Einschätzungen zu den kommenden großen Wahlen
Obwohl Wahlen und die Auswirkungen auf die Finanzmärkte also schwer abzuschätzen sind, gibt es dennoch einige robuste Prognosen. M&G gab jüngst auf einem Medientag in London Einschätzungen zu...
... der Wahl in der EU: Bei den Wahlen in Europa könnten die rechtspopulistischen und -nationalen Parteien drittstärkste Kraft werden. Was für viele Menschen und Unternehmen durchaus bedenklich ist – was mittlerweile immer häufiger öffentlich kommuniziert wird – ändert an den Mehrheitsverhältnissen in Europa wohl zunächst nichts.
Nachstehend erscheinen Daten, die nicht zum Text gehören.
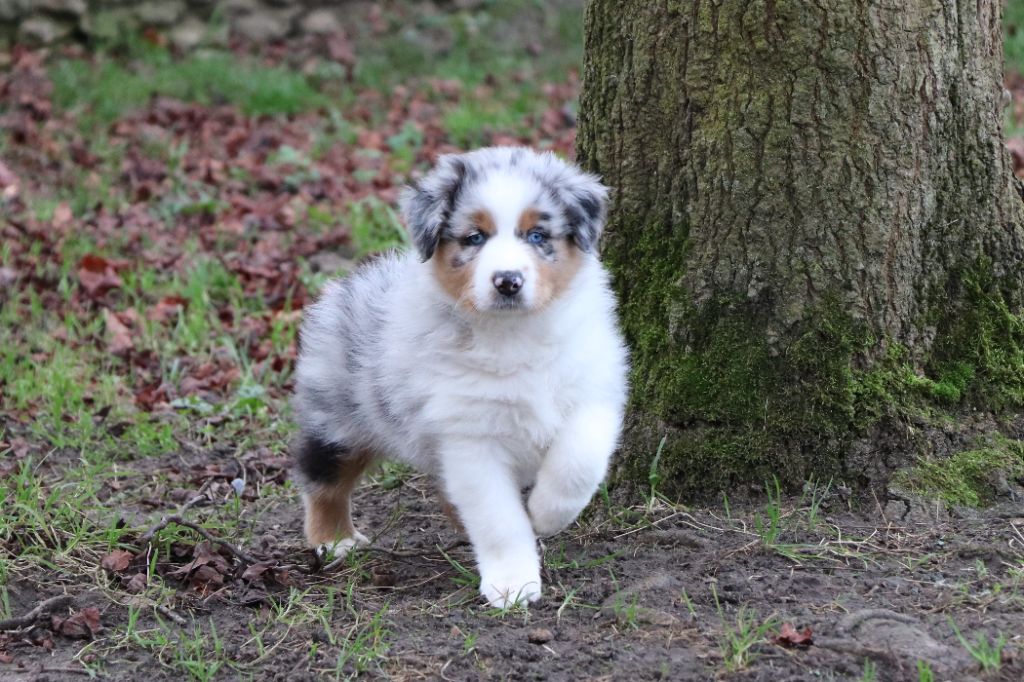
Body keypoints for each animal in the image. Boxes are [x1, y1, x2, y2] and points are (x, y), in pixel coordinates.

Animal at [292, 146, 626, 602]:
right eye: (475, 237)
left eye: (538, 236)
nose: (507, 281)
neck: (512, 334)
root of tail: (356, 280)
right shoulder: (470, 436)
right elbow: (497, 517)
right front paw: (512, 584)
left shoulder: (593, 389)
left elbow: (580, 460)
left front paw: (546, 515)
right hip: (337, 413)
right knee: (322, 477)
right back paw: (334, 538)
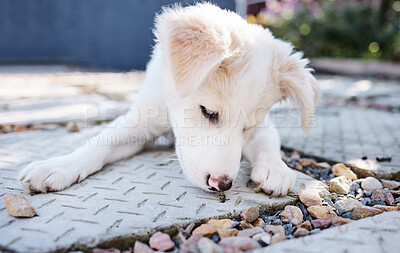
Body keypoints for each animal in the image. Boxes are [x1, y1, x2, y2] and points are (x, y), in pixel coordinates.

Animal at [18, 3, 318, 197]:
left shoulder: (264, 125)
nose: (221, 185)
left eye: (248, 127)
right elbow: (100, 142)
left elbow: (268, 141)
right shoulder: (140, 122)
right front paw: (59, 165)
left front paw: (275, 168)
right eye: (208, 112)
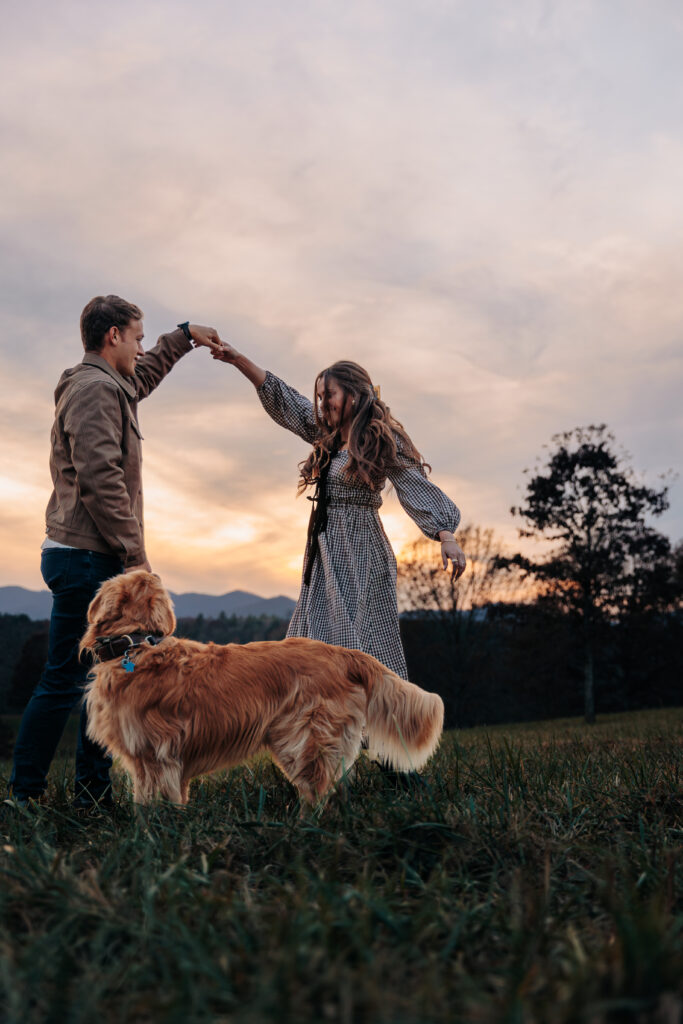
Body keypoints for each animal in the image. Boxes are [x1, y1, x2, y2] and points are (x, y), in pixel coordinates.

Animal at [80, 573, 446, 802]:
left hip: (305, 739)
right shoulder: (165, 762)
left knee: (319, 793)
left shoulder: (155, 756)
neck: (135, 645)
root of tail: (344, 653)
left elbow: (151, 805)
Laut Somel, Mitglied des Asset-Teams, werden mindestens 50 Prozent der Sitze auf die klassischen demokratischen Parteien entfallen, kurzfristig ändere sich daher eher wenig. Die tendenziell geringe Wahlbeteiligung stärke ebenfalls das Ergebnis der rechtsnationalen Parteien, die teilweise für eine Auflösung der EU sind. Sorgenvolle blickt er eher auf die Europawahl danach, sollte sich das starke Abschneiden dieser Parteien wiederholen – oder weiter ausbauen.
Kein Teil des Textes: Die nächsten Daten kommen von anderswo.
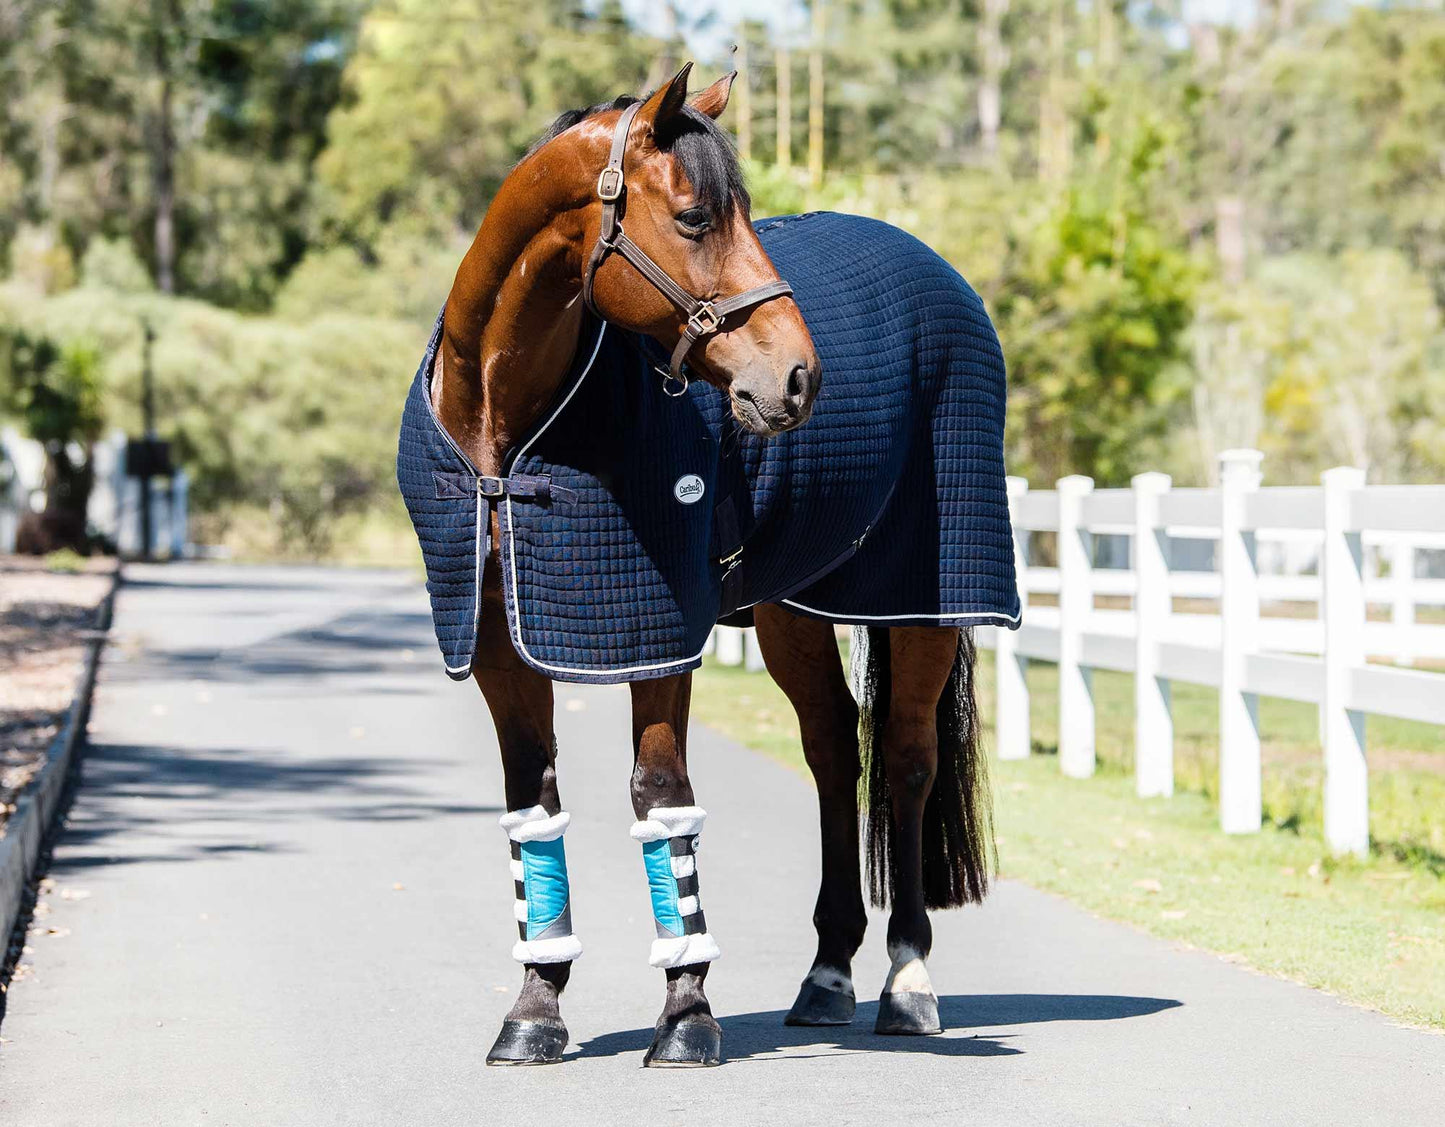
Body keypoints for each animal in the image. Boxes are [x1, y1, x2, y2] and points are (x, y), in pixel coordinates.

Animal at [398, 66, 1017, 1069]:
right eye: (693, 217)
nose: (798, 377)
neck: (502, 431)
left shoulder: (658, 633)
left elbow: (661, 799)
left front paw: (685, 1010)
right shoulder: (496, 635)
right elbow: (532, 801)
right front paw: (534, 1008)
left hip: (923, 600)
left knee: (907, 759)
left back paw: (906, 978)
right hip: (792, 609)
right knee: (832, 747)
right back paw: (826, 973)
... der Wahl in Großbritannien: Laut Somel tendenziell eine ruhige Wahl, da die Oppositionspartei Labour unter Keir Starmer in Umfragen teils einen Vorsprung von 20 Prozent hat. Starmer ist wirtschaftlich jedoch nah an der Regierungspartei Conservative orientiert und kann tendenziell von einer sich erholenden Wirtschaft profitieren. Je eindeutiger der Sieg einer der beiden Parteien, desto ruhiger sollten die Märkte bleiben, glaubt Somel. Ein Aufschwung in der schwächelnden britischen Wirtschaft deute sich ohnehin zumindest an. Anleihen könnten ebenfalls attraktiv sein – nach dem Debakel von Ex-Premierministerin Liz Truss und Ex-Wirtschaftsminister Kwasi Kwarteng um mögliche Steuersenkungen und einem resultierenden Einbruch der Anleihenmärkte würden die Nachfolger vorsichtiger agieren.
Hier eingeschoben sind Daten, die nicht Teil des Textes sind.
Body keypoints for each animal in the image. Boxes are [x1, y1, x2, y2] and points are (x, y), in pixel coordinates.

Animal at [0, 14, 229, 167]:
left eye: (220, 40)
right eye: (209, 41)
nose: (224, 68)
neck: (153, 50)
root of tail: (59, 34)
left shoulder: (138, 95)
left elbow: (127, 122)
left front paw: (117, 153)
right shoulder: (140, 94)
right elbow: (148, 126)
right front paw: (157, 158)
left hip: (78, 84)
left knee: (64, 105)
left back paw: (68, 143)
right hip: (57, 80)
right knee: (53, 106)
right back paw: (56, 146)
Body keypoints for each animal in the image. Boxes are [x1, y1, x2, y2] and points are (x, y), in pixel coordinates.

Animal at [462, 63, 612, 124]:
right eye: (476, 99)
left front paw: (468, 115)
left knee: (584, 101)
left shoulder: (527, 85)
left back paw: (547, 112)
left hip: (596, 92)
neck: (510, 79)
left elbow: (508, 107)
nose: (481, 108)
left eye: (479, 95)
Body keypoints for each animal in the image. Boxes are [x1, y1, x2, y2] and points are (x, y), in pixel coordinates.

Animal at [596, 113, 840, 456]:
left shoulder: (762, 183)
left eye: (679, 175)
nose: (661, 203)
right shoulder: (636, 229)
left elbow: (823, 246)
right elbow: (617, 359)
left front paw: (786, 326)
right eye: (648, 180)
... der Wahl in den USA: Die Wahl in den Vereinigten Staaten von Amerika ist wahrscheinlich am schwierigsten vorherzusagen findet Multi-Asset-Fondsmanagerin Maria Municchi. Amtsinhaber Joe Biden und Herausforderer und Ex-Präsident Donald Trump liegen Kopf-an-Kopf. Doch selbst wenn Trump erneut siegen sollte, werde er nicht alles von dem umsetzen können, was er im Wahlkampf tönt. Denn wie in fast allen gut funktionierenden Demokratien gebe es Checks & Balances. Trump mag zwar im Wahlkampf behaupten, dass er Fed-Chef Jerome Powell entlassen wird. Faktisch könne er dies jedoch nicht tun, beziehungsweise muss durch mehrere Instanzen dafür gehen. Die Chance mag zwar bestehen, bis dahin vergehe aber viel Zeit. Ähnlich sehe es beim von Joe Biden ins Leben gerufene New Green Deal aus. Viele Stimuli für den nachhaltigen Umbau der US-Wirtschaft beruhen auf Steuererleichterungen, erklärt Municchi. Diese wieder abzuschaffen sei durchaus schwierig – zumal manche von Republikanern regierte Staaten dadurch durchaus profitieren. Und nicht zuletzt sich potenzielle Auswirkungen bereits in den Markt eingepreist. Bei einer erneuten Präsidentschaft Trumps warten laut Municchi Investoren bereits darauf, gewisse Unternehmen und Sektoren zu übernehmen oder zu finanzieren. Und selbst ein Präsident der USA kann nur auf föderalen Level Entscheidungen verhindern oder revidieren – nicht auf Ebene der Bundesstaaten.